Ford Lowers its Outlook
Automotive giant Ford (NYSE: F) reported Tuesday that second-quarter net income had fallen 57 percent thanks to enormous losses in Europe, and that it is lowering its full-year profit outlook.
Benzinga reported Tuesday that Ford was expecting to see profits fall roughly 43 percent and, as expected, the crisis in Europe is slamming the brakes on the company revival that President and CEO Alan Mulally started.
According to the numbers released by Ford, second-quarter pre-tax operating profit came in at $1.8 billion, or 30 cents per share. Net income was $1 billion, or 26 cents per share, which is a huge decrease of $1.4 billion from the second quarter of last year.

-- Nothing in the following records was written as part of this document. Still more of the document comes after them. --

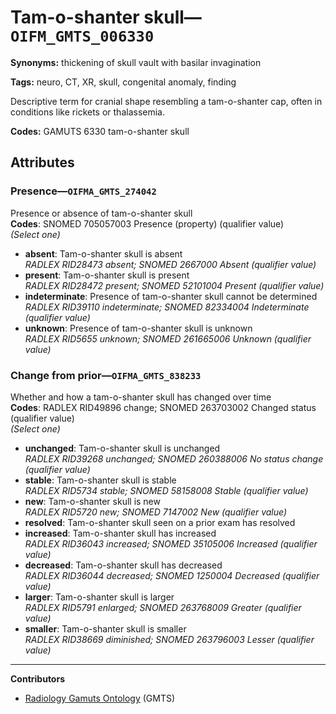 # Tam-o-shanter skull—`OIFM_GMTS_006330`

**Synonyms:** thickening of skull vault with basilar invagination

**Tags:** neuro, CT, XR, skull, congenital anomaly, finding

Descriptive term for cranial shape resembling a tam-o-shanter cap, often in conditions like rickets or thalassemia.

**Codes:** GAMUTS 6330 tam-o-shanter skull

## Attributes

### Presence—`OIFMA_GMTS_274042`

Presence or absence of tam-o-shanter skull  
**Codes**: SNOMED 705057003 Presence (property) (qualifier value)  
*(Select one)*

- **absent**: Tam-o-shanter skull is absent  
_RADLEX RID28473 absent; SNOMED 2667000 Absent (qualifier value)_
- **present**: Tam-o-shanter skull is present  
_RADLEX RID28472 present; SNOMED 52101004 Present (qualifier value)_
- **indeterminate**: Presence of tam-o-shanter skull cannot be determined  
_RADLEX RID39110 indeterminate; SNOMED 82334004 Indeterminate (qualifier value)_
- **unknown**: Presence of tam-o-shanter skull is unknown  
_RADLEX RID5655 unknown; SNOMED 261665006 Unknown (qualifier value)_

### Change from prior—`OIFMA_GMTS_838233`

Whether and how a tam-o-shanter skull has changed over time  
**Codes**: RADLEX RID49896 change; SNOMED 263703002 Changed status (qualifier value)  
*(Select one)*

- **unchanged**: Tam-o-shanter skull is unchanged  
_RADLEX RID39268 unchanged; SNOMED 260388006 No status change (qualifier value)_
- **stable**: Tam-o-shanter skull is stable  
_RADLEX RID5734 stable; SNOMED 58158008 Stable (qualifier value)_
- **new**: Tam-o-shanter skull is new  
_RADLEX RID5720 new; SNOMED 7147002 New (qualifier value)_
- **resolved**: Tam-o-shanter skull seen on a prior exam has resolved  
- **increased**: Tam-o-shanter skull has increased  
_RADLEX RID36043 increased; SNOMED 35105006 Increased (qualifier value)_
- **decreased**: Tam-o-shanter skull has decreased  
_RADLEX RID36044 decreased; SNOMED 1250004 Decreased (qualifier value)_
- **larger**: Tam-o-shanter skull is larger  
_RADLEX RID5791 enlarged; SNOMED 263768009 Greater (qualifier value)_
- **smaller**: Tam-o-shanter skull is smaller  
_RADLEX RID38669 diminished; SNOMED 263796003 Lesser (qualifier value)_

---

**Contributors**

- [Radiology Gamuts Ontology](https://gamuts.net/) (GMTS)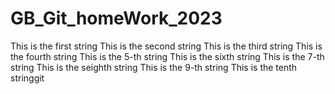 # GB_Git_homeWork_2023
This is the first string
This is the second string
This is the third string
This is the fourth string
This is the 5-th string
This is the sixth string
This is the 7-th string
This is the seighth string 
This is the 9-th string 
This is the tenth stringgit 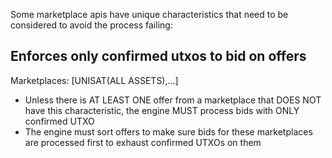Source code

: Some marketplace apis have unique characteristics that need to be considered to avoid the process failing:

## Enforces only confirmed utxos to bid on offers
  Marketplaces: [UNISAT(ALL ASSETS),...]
- Unless there is AT LEAST ONE offer from a marketplace that DOES NOT have this characteristic, the 
  engine MUST process bids with ONLY confirmed UTXO
- The engine must sort offers to make sure bids for these marketplaces are processed first to exhaust confirmed UTXOs on them
 


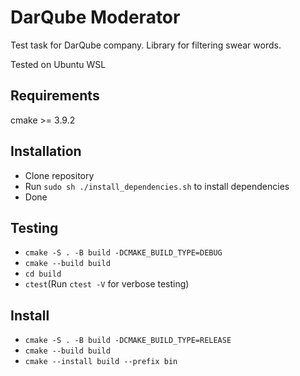 # DarQube Moderator
Test task for DarQube company.
Library for filtering swear words.

Tested on Ubuntu WSL

## Requirements
cmake >= 3.9.2

## Installation
- Clone repository
- Run `sudo sh ./install_dependencies.sh` to install dependencies
- Done

## Testing
- `cmake -S . -B build -DCMAKE_BUILD_TYPE=DEBUG`
- `cmake --build build`
- `cd build`
- `ctest`(Run `ctest -V` for verbose testing)

## Install
- `cmake -S . -B build -DCMAKE_BUILD_TYPE=RELEASE`
- `cmake --build build`
- `cmake --install build --prefix bin`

Ford admits in the release that Ford Europe and Ford South America have tampered with any chance of a good quarter despite good results from Ford North America and Ford Credit. Ford North America recorded profits of more than $1 billion.
“The Ford team delivered another solid quarter driven by the strength of Ford North America and Ford Credit,” Mulally said. “We remain absolutely committed to continuing to make progress on our One Ford plan, including dealing decisively with near-term challenges, investing for future growth, and developing outstanding products with segment-leading quality, fuel efficiency, safety, smart design and value.”
Meanwhile, CFO Bob Shanks said, "We are reviewing all areas of our business to address the near-term challenges, while ensuring we build a strong foundation for our future. It is premature to discuss details of what our plans may be in response to the situation in Europe, but we will continue to communicate our plans at the appropriate times with all of our stakeholders.”
Benzinga reported on May 23 that Ford's credit rating had been raised from Ba2 to Baa3 by Moody's, the second ratings agency to restore the Detroit car maker's investment grade rating.
The upgrade was particularly significant for the company, as it marked the end of Ford's seven-year period of paying higher junk bond interest rates. Overall, that meant that Ford could reclaim its blue oval logo, as well as billions of dollars worth of other assets that it pledged as collateral on $23.4 billion in loans that it borrowed back in 2006.
"We knew we could get this done," CEO Alan Mulally told reporters. "This is a very exciting day for everybody associated with Ford, our employees, our dealers, our suppliers. It's way up there on the highlight film for sure."
On Wednesday morning, Ford traded at about $9, down roughly 1.2 percent.